§ **TASK ITEM**
In the Synology Manager Plus text below, reproduce word for word the passage that begins with the words containing "Synology Manager Plus is" and ends with "and multi-NAS management.".

§ **DOCUMENT EXCERPT**
*** Begin section ***

A fork that fixes three things

Synology Manager Plus is a fork of Daniel Rosehill's synology-manager-plugin — a great idea that snagged in three places: marketplace installation didn't work, setup ran through a sub-agent that couldn't hold a multi-turn dialog, and real health checks were missing entirely. The fork fixes exactly that and has grown across several releases since: SMART health, a log viewer, a DSM update check, a complete Docker Compose set and multi-NAS management.

Set up in five minutes

Setup is deliberately guided. The only prerequisite is an enabled SSH service in DSM (Control Panel → Terminal & SNMP). Then:

/plugin marketplace add CallMeTechie/synology-manager-plus
/plugin install synology-manager-plus@synology-manager-plus
/first-run

/first-run asks for the LAN host, an optional WAN host, the port and the user. Then it takes care of the SSH key — Synology Manager Plus uses its own dedicated Ed25519 key and doesn't mix with your GitHub keys. You deploy the public part with a one-liner the plugin gives you to copy:

! ssh-copy-id -p 22 -i ~/.ssh/synology-manager-plus_ed25519.pub admin@192.168.1.10

The leading ! matters — it opens a real terminal in Claude Code for password entry (and you accept the host key fingerprint once during it). After that, the plugin detects model, DSM version, RAM, RAID and Docker automatically and verifies with /diag that all seven health checks are green.

*** End section ***

[Rows from a data collection]
*** Begin section ***

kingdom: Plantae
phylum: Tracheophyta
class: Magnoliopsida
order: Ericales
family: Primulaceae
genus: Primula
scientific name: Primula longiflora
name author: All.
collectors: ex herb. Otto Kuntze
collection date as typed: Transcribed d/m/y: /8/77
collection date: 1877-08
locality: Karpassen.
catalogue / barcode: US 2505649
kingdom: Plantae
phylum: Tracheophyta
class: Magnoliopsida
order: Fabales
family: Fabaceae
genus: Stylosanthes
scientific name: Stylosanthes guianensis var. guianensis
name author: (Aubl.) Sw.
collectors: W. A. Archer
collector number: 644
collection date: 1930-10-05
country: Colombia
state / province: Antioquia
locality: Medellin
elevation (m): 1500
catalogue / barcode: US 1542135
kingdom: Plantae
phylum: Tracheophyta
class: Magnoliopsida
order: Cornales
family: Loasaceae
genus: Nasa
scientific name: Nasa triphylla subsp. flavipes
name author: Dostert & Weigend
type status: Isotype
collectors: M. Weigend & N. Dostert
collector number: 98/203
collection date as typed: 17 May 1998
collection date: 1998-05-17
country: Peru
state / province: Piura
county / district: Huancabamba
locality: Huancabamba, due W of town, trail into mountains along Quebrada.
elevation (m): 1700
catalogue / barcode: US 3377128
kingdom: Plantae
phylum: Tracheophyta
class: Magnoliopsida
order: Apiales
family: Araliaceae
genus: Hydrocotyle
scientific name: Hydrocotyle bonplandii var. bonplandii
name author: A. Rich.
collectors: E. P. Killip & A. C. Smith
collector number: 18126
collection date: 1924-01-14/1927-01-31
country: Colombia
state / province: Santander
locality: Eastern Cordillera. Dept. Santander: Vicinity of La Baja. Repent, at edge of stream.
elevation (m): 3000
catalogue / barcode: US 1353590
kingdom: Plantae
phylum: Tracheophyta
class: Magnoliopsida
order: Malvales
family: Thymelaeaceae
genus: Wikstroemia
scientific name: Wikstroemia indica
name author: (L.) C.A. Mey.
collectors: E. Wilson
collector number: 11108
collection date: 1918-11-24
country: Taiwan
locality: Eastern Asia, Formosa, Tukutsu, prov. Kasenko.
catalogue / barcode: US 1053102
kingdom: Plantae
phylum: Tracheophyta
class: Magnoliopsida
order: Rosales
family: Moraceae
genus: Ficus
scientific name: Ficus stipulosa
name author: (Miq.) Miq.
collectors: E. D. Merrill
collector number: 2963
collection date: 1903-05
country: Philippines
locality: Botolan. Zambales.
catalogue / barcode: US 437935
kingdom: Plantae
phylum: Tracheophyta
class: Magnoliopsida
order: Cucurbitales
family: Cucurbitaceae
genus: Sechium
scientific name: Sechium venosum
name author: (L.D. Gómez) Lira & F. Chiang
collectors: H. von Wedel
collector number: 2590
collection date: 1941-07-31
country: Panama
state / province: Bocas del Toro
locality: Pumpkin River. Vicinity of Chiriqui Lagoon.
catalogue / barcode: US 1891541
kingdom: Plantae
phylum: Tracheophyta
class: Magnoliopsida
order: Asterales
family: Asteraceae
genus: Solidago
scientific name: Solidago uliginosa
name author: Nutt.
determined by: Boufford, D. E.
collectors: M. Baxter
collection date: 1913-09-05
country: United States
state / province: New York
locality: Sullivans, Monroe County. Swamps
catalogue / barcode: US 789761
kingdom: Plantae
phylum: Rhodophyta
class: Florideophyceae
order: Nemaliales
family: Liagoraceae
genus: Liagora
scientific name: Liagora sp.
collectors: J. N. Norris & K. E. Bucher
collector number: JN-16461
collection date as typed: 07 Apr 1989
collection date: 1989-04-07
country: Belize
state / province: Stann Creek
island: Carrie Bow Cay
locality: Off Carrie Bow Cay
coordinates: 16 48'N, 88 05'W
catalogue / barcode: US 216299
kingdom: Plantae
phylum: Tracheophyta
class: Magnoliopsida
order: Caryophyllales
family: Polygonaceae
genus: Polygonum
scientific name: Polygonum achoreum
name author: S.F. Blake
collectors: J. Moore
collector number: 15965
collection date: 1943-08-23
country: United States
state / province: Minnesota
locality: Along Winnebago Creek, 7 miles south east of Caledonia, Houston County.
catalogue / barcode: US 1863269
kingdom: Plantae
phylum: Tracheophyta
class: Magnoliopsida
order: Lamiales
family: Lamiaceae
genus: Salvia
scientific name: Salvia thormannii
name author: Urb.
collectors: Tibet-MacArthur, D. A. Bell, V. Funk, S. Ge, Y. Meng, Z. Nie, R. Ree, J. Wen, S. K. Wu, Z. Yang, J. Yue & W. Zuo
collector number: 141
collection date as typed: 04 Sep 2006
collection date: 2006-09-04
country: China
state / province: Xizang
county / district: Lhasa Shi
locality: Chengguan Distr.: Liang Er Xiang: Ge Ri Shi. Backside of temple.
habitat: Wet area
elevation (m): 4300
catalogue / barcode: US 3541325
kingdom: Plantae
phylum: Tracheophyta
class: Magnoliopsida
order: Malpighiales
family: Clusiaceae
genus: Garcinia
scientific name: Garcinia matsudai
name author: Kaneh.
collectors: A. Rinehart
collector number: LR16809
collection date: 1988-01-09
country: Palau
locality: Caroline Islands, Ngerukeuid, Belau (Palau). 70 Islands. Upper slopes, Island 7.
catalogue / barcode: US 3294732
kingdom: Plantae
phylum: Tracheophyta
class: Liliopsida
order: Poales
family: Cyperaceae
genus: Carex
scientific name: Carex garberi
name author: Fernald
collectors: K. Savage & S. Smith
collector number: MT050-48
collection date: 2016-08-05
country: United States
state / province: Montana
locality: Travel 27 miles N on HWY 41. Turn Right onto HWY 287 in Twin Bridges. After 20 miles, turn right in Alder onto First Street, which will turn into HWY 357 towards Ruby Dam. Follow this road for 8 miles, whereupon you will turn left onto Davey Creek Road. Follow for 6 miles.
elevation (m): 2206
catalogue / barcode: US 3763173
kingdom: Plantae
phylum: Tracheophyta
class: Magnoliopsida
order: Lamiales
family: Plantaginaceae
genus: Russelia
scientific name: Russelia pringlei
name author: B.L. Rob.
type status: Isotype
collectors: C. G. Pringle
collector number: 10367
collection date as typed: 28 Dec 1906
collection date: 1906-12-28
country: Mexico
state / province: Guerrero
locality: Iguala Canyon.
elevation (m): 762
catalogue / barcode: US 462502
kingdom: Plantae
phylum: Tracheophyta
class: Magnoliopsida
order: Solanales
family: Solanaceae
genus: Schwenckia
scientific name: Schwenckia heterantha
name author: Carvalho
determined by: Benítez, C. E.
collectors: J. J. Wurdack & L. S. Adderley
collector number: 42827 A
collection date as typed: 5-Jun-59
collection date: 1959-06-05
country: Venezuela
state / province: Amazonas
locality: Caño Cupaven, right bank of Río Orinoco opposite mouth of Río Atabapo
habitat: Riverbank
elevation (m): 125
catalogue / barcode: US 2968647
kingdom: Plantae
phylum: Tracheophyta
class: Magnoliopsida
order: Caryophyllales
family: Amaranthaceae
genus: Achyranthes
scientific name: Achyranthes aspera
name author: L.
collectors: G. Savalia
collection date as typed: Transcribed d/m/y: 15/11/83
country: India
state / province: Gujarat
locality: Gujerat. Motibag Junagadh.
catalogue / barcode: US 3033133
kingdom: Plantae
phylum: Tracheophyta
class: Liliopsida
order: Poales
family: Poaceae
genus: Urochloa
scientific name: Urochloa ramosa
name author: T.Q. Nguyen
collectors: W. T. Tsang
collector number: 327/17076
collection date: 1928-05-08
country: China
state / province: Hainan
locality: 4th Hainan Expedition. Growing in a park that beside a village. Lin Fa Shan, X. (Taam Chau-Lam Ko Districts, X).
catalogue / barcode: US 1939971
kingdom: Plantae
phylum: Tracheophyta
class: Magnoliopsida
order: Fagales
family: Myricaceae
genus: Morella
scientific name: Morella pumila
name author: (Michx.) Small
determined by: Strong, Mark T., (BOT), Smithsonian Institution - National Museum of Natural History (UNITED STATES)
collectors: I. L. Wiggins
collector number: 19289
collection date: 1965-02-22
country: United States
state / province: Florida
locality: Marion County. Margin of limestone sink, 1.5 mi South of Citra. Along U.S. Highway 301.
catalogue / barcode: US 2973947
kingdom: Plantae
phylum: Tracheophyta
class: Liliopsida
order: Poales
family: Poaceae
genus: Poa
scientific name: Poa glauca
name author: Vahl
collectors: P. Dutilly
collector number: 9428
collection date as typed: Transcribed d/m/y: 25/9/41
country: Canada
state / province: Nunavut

*** End section ***

§ **RESPONSE TO THIS TASK**
Synology Manager Plus is a fork of Daniel Rosehill's synology-manager-plugin — a great idea that snagged in three places: marketplace installation didn't work, setup ran through a sub-agent that couldn't hold a multi-turn dialog, and real health checks were missing entirely. The fork fixes exactly that and has grown across several releases since: SMART health, a log viewer, a DSM update check, a complete Docker Compose set and multi-NAS management.